What if the algorithm rejects some \(s_i\)? It’s easier: we just replace every rejected item with \(k\). If a \(r\) percentage of items are rejected, we can input \(\left((1-r)\frac{1}{2m}+r\right)w\ge\frac{w}{2m}\) occurrences of \(k\).
Note that during the process above, each item \(i\) appears \(c_i\leq\frac Xi\) times. To make the whole sequence Zipfian, we just append all \(\frac Xi-c_i\) occurrences of all \(i\) in arbitrary order; if the algorithm happens to pick \(k\) rather than \(k+1\), we just swap all the occurrences of those two.
The problem remains to construct a large \(w\).
Construction of the untracked sequence
Set \(z=\left\lfloor\frac{|A|}{2m}\right\rfloor-1\), and let \[ \begin{aligned}S_1=&\{2m+1,\cdots,2m+2m\},\\S_2=&\{4m+1,\cdots,4m+2m\},\\\cdots&,\\S_j=&\{2jm+1,\cdots,2jm+2m\}\end{aligned} \] By Zipfian distribution, each element in \(S_i\) appears at least \(\frac{X}{2(j+1)m}\) times.
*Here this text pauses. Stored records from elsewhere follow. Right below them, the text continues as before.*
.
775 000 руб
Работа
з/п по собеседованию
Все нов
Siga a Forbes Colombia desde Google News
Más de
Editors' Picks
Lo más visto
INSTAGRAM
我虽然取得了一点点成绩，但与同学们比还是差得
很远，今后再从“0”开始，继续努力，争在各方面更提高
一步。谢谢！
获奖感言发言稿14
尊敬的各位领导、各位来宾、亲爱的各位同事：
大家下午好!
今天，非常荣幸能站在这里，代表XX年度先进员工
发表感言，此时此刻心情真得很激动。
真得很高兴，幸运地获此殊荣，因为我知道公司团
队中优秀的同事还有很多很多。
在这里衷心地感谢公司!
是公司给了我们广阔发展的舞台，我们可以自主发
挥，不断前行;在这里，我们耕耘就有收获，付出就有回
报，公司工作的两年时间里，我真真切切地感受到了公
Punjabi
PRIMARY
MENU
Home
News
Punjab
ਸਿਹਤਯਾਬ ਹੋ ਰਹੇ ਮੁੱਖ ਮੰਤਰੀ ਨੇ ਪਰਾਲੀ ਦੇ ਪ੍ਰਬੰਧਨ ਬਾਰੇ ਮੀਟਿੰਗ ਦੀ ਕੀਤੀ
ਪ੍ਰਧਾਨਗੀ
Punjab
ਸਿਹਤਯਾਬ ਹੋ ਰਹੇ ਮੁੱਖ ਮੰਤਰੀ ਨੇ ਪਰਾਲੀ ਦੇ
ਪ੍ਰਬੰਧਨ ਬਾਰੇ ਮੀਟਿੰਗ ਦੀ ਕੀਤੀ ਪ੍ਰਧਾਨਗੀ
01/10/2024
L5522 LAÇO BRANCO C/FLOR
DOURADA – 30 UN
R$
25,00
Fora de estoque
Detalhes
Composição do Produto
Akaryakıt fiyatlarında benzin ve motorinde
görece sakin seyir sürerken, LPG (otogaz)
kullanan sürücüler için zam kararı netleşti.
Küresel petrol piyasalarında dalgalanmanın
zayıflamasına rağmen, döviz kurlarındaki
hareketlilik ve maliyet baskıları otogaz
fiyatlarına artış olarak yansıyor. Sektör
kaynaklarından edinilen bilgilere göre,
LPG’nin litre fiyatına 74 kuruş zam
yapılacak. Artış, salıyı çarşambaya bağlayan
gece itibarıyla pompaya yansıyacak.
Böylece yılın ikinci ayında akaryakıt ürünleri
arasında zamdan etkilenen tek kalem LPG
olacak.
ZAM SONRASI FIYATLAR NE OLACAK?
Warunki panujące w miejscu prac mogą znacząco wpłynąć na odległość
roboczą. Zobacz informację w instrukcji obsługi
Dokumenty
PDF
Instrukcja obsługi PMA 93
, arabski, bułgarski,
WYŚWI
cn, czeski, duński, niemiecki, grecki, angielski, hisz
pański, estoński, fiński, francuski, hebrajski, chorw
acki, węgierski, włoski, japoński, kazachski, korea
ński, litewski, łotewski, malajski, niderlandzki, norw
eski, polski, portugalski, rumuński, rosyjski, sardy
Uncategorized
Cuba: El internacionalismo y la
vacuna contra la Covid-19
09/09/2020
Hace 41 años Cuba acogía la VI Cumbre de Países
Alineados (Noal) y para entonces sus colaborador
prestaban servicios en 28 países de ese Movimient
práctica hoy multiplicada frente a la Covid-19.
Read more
We first put each of \(S_1\) into the stream, and observe the tracked set \(B\). There must be at least \(m\) elements in \(S_1\setminus B\), and we can append them in the stream. We can repeat the process for \(\frac{X}{2(j+1)m}\) times, and this can be done for each \(j\). Concatenating the sequence for each \(j\), we have our final \(s_1,\cdots,s_w\) with a total length of \[ \begin{aligned}w\ge&\sum_{1\le j\le z}\frac{X}{2(j+1)m}\times m\\=&\frac{X}{2}\left(H_{z+1}-1\right)\\\approx&\frac X2 \left(\ln{|A|}-\ln m -\ln 2-1\right)\end{aligned} \] As long as \(\frac{w}{2m}>\frac{X}{k(k+1)}\approx\frac{X}{k^2}\), we can perform our adversary. A little bit of simplification leads us to \(4m\ge k^2(\ln{|A|}-\ln m+\Theta(1))\). Solving the inequality, we have our lower bound: if the algorithm makes no mistake, it must use space \(m\ge\Theta\left(k^2\plog \left(\frac{|A|}{k^2}\right)\right)\). When \(\mu:=\frac{|A|}{k^2}\gg 1\), \(\plog(\mu)\approx\ln\mu>\eps\ln{|A|}\), hence \(m\ge\Theta\left(\eps k^2\log \left(|A|\right)\right)\).
Conclusion
The above adversary proved the space complexity lower bound of \(\Omega\left(k^2\plog \left(\frac{|A|}{k^2}\right)\right)\) for deterministic algorithm for the Zipfian top-\(k\) algorithm, or simply \(\Omega\left(k^2\log\left(|A|\right)\right)\) when \(|A|\gg k^2\).